## [Exercise]
Pick out each line of the records that includes the string "lines", and copy it.

(Collected data entries)

== Segment start ==

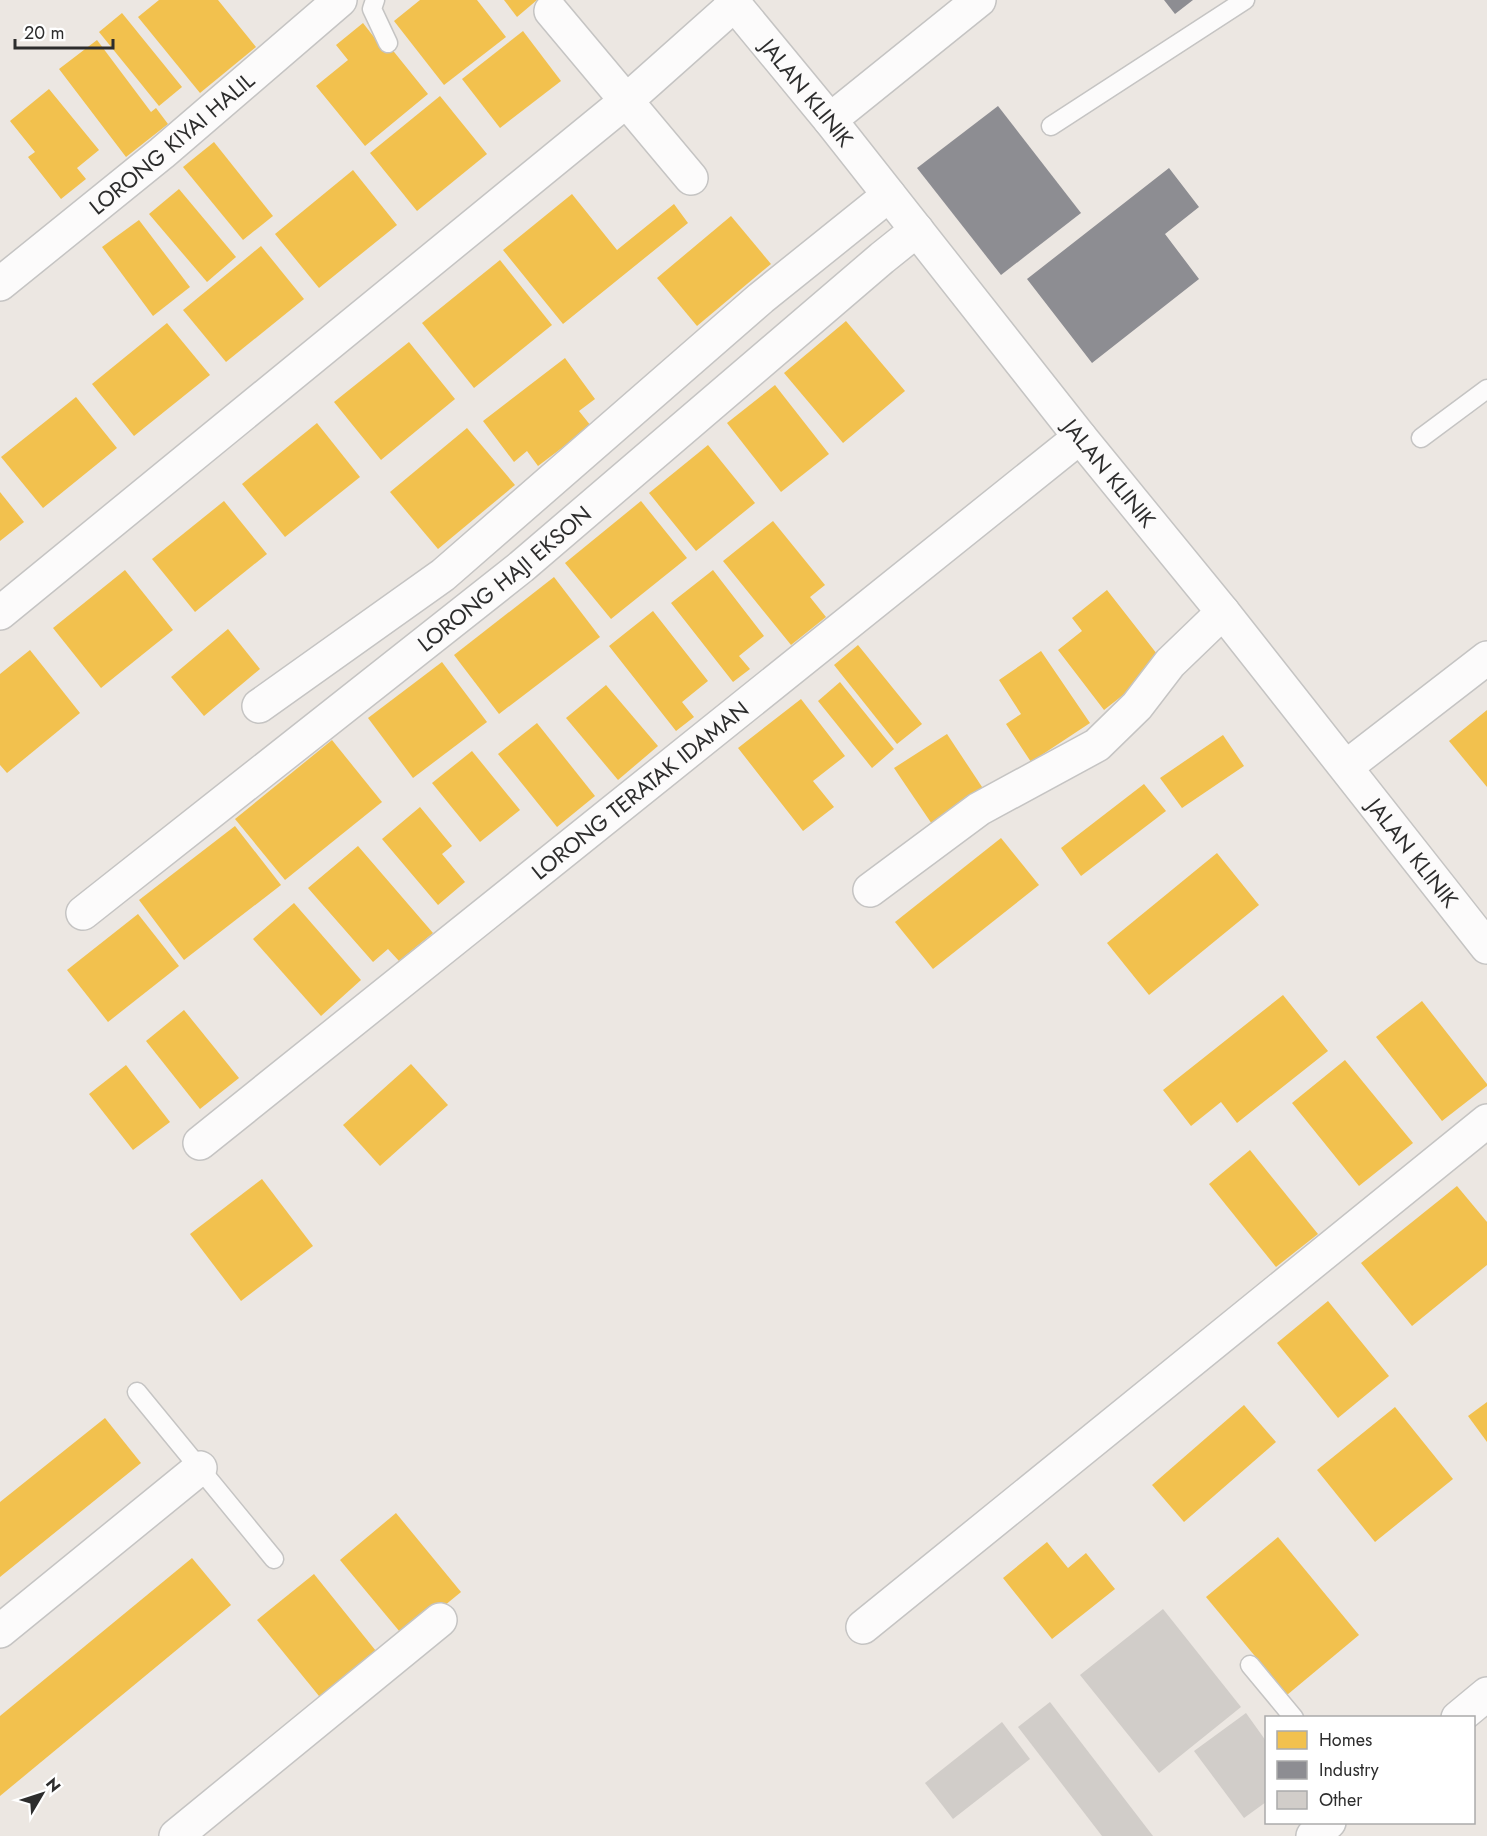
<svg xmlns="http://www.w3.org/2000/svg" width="1487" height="1836" viewBox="0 0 1487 1836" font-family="Jost,sans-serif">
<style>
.homes{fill:#f2c14e}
.industry{fill:#8d8d92}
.building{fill:#d1cdc9}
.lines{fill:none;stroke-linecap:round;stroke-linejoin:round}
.service-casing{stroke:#c5c4c3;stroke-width:21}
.minor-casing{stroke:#c5c4c3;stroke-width:36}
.tertiary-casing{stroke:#c5c4c3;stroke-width:36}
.service{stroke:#fcfbfb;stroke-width:18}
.minor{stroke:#fcfbfb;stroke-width:33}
.tertiary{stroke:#fcfbfb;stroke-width:33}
.labels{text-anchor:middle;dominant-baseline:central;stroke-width:6;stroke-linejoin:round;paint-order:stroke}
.street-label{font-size:22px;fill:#2d2d2d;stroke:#fff}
</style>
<rect width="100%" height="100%" fill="#ece7e2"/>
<g class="homes">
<path d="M 159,0 L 218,0 L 256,47 L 200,93 L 138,17 Z"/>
<path d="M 420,0 L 477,0 L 506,37 L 444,85 L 394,21 Z"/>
<path d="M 504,0 L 537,0 L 517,17 Z"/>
<path d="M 122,13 L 182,87 L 159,106 L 99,32 Z"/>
<path d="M 363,23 L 377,41 L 382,37 L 428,94 L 365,146 L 316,86 L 348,60 L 336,45 Z"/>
<path d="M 523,31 L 561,81 L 500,128 L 462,79 Z"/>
<path d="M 97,40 L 151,112 L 156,108 L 168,124 L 126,157 L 59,69 Z"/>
<path d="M 49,89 L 99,150 L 77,168 L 86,179 L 61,199 L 28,157 L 35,152 L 10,121 Z"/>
<path d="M 440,96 L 487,154 L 417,211 L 370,153 Z"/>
<path d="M 214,142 L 273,216 L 243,240 L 183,167 Z"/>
<path d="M 353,170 L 397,225 L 319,288 L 275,234 Z"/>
<path d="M 179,189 L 236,257 L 207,282 L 149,214 Z"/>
<path d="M 572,194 L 617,250 L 674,204 L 688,223 L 563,324 L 503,250 Z"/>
<path d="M 731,216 L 771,264 L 697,326 L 657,278 Z"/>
<path d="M 139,220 L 190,287 L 153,316 L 102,247 Z"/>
<path d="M 261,246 L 304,299 L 226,362 L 183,310 Z"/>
<path d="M 500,260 L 552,325 L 474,388 L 422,323 Z"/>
<path d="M 846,321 L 905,391 L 843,443 L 784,373 Z"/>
<path d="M 167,323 L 210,375 L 134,436 L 92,384 Z"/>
<path d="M 409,342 L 455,399 L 381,460 L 334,402 Z"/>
<path d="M 565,358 L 595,399 L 579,411 L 591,426 L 538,466 L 527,451 L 514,462 L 483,421 Z"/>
<path d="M 775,385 L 829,454 L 781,492 L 727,423 Z"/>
<path d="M 76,397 L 117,448 L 43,508 L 1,457 Z"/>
<path d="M 317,423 L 360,477 L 285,537 L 242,484 Z"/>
<path d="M 467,428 L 515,485 L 438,549 L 390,492 Z"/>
<path d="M 708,445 L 755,503 L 696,551 L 649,493 Z"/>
<path d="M 0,492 L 24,522 L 0,541 Z"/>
<path d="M 224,501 L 267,554 L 195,612 L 152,559 Z"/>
<path d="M 641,501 L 687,558 L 611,619 L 565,563 Z"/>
<path d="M 773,521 L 825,585 L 810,597 L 826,617 L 791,645 L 723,561 Z"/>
<path d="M 125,570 L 173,630 L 101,688 L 53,628 Z"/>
<path d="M 713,570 L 764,636 L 739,656 L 750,669 L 733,682 L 671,603 Z"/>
<path d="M 554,577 L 600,637 L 499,714 L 454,655 Z"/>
<path d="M 1107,590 L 1164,663 L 1104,710 L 1058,650 L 1082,631 L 1072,618 Z"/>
<path d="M 653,611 L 708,681 L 682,702 L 694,717 L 676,731 L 609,646 Z"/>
<path d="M 228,629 L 260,669 L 204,716 L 171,677 Z"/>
<path d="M 858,645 L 922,724 L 897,744 L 834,665 Z"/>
<path d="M 30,650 L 80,713 L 7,773 L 0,765 L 0,674 Z"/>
<path d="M 1041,651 L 1090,723 L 1031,762 L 1006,724 L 1021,714 L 999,680 Z"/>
<path d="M 442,662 L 487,722 L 413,778 L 368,718 Z"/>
<path d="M 840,682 L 894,749 L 872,768 L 818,701 Z"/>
<path d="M 606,685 L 658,746 L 618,780 L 566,718 Z"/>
<path d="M 801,699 L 845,756 L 813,781 L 834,807 L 803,831 L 738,748 Z"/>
<path d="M 1487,710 L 1487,787 L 1449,741 Z"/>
<path d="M 537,723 L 595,796 L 557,827 L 498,754 Z"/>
<path d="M 947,734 L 988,796 L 936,830 L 894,768 Z"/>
<path d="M 1223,735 L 1244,766 L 1182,808 L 1160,778 Z"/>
<path d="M 332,740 L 382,802 L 285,880 L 235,819 Z"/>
<path d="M 472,751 L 520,810 L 480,842 L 432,783 Z"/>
<path d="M 1144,784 L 1166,811 L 1081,876 L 1061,848 Z"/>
<path d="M 420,807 L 452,846 L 442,854 L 465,882 L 438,905 L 382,839 Z"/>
<path d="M 235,826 L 281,885 L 184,960 L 139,900 Z"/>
<path d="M 1001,838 L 1039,885 L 933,969 L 895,922 Z"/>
<path d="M 358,846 L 433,933 L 399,961 L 388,949 L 373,962 L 308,888 Z"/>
<path d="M 1217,853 L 1259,905 L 1149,995 L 1107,943 Z"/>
<path d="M 294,903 L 361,980 L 321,1016 L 253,939 Z"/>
<path d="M 138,914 L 179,966 L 108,1022 L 67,970 Z"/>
<path d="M 1283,995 L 1328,1051 L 1237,1123 L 1221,1102 L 1191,1126 L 1163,1090 Z"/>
<path d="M 1422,1001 L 1487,1084 L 1487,1086 L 1442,1121 L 1376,1037 Z"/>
<path d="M 184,1010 L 239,1078 L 200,1109 L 146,1041 Z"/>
<path d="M 1345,1060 L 1413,1143 L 1359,1186 L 1292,1103 Z"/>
<path d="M 411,1064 L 448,1105 L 380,1166 L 343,1125 Z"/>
<path d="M 126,1065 L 170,1122 L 133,1150 L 89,1094 Z"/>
<path d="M 1250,1150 L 1318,1234 L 1276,1267 L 1209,1184 Z"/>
<path d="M 262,1179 L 313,1246 L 241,1301 L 190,1234 Z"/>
<path d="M 1457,1186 L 1487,1222 L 1487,1265 L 1412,1326 L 1361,1263 Z"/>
<path d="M 1328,1301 L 1389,1376 L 1338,1418 L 1277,1343 Z"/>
<path d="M 1487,1402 L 1487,1442 L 1468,1416 Z"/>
<path d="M 1244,1405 L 1276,1442 L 1184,1522 L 1152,1485 Z"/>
<path d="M 1395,1407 L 1453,1479 L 1375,1542 L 1317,1470 Z"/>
<path d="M 105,1418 L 141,1463 L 0,1577 L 0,1502 Z"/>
<path d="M 396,1513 L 461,1592 L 405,1638 L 340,1560 Z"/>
<path d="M 1278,1537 L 1359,1635 L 1287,1695 L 1206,1597 Z"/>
<path d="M 1047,1542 L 1068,1568 L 1086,1553 L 1115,1589 L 1052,1639 L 1003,1578 Z"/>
<path d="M 192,1558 L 231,1605 L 0,1796 L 0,1716 Z"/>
<path d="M 314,1574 L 384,1661 L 328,1707 L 257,1620 Z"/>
</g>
<g class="industry">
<path d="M 1164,0 L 1193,0 L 1175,14 Z"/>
<path d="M 998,106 L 1081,213 L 1001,275 L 917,168 Z"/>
<path d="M 1169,168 L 1199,207 L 1165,234 L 1199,279 L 1092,363 L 1027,279 Z"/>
</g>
<g class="building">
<path d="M 1163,1609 L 1241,1707 L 1159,1773 L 1080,1675 Z"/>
<path d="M 1050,1702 L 1153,1836 L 1102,1836 L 1018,1727 Z"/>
<path d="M 1246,1713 L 1266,1741 L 1266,1802 L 1244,1818 L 1194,1751 Z"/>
<path d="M 1002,1722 L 1030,1759 L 953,1819 L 925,1783 Z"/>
</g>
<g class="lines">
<g class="service-casing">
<g id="service">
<path d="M 375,0 L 372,9 L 388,43"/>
<path d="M 1051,126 L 1245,0"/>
<path d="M 1421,438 L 1487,389"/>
<path d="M 137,1392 L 274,1559"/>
<path d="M 1250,1665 L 1294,1718"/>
</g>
</g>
<g class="minor-casing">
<g id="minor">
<path d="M 551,11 L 691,178"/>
<path d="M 830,120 L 979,0"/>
<path id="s1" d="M 0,284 L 162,153 L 340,0"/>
<path d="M 0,613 L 626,101 L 735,4"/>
<path d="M 259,706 L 443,575 L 761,298 L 889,195"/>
<path d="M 1346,767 L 1487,658"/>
<path d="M 870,890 L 979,809 L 1097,745 L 1137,706 L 1170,663 L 1223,612"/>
<path id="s2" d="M 83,913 L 521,567 L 882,258 L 917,230"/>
<path id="s3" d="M 200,1143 L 1080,437"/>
<path d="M 863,1627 L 1487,1121"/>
<path d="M 0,1631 L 200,1468"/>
<path d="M 1458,1718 L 1487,1694"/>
<path d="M 176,1836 L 440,1620"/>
<path d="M 1313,1836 L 1329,1822"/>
</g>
</g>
<g class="tertiary-casing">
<g id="tertiary">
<path id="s4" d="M 731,0 L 830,120 L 1080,437 L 1223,612 L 1487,947"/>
</g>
</g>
<use href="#service" class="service"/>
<use href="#minor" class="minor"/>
<use href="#tertiary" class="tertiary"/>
</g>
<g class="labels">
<g class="street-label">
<text stroke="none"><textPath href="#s4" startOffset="120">JALAN KLINIK</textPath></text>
<text stroke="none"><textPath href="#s1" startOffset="222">LORONG KIYAI HALIL</textPath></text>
<text stroke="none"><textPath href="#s4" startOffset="606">JALAN KLINIK</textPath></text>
<text stroke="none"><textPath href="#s2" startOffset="538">LORONG HAJI EKSON</textPath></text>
<text stroke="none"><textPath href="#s3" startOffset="564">LORONG TERATAK IDAMAN</textPath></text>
<text stroke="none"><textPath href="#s4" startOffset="1092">JALAN KLINIK</textPath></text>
</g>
</g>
<rect x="1265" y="1716" width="210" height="108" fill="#ffffff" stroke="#ababab" stroke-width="1.5"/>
<rect x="1277" y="1731" width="30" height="18" fill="#f2c14e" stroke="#ababab" stroke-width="1.5"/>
<text x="1319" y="1746" font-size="18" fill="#2d2d2d">Homes</text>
<rect x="1277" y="1761" width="30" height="18" fill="#8d8d92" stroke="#ababab" stroke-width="1.5"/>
<text x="1319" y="1776" font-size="18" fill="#2d2d2d">Industry</text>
<rect x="1277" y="1791" width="30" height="18" fill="#d1cdc9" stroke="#ababab" stroke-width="1.5"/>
<text x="1319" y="1806" font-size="18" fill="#2d2d2d">Other</text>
<g transform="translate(42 1794) rotate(51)" stroke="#ffffff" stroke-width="4.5" paint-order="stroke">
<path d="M0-4.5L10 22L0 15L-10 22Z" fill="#2d2d2d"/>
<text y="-9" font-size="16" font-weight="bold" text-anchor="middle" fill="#2d2d2d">N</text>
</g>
<path d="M15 39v9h98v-9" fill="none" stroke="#2d2d2d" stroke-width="3"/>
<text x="24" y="39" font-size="18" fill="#2d2d2d" stroke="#ffffff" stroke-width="4.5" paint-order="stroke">20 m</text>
</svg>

== Segment end ==

## [Output below]
.lines{fill:none;stroke-linecap:round;stroke-linejoin:round}
<g class="lines">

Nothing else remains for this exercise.